* [Task requirements]
Pictures aside, repeat every entry exactly.

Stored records
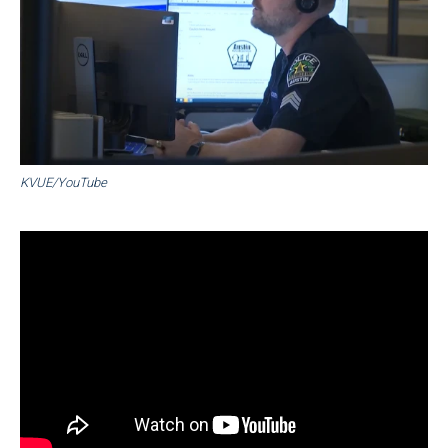
KVUE/YouTube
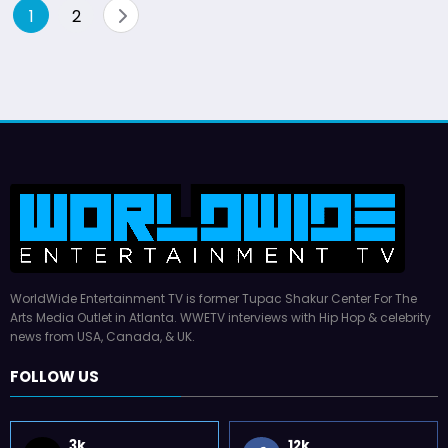
Posts
1
2
pagination
WorldWide Entertainment TV is former Tupac Shakur Center For The
Arts Media Outlet in Atlanta. WWETV interviews with Hip Hop & celebrity
news from USA, Canada, & UK.
FOLLOW US
3k
12k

* [Task output]
KVUE/YouTube
Posts
1
2
pagination
WorldWide Entertainment TV is former Tupac Shakur Center For The
Arts Media Outlet in Atlanta. WWETV interviews with Hip Hop & celebrity
news from USA, Canada, & UK.
FOLLOW US
3k
12k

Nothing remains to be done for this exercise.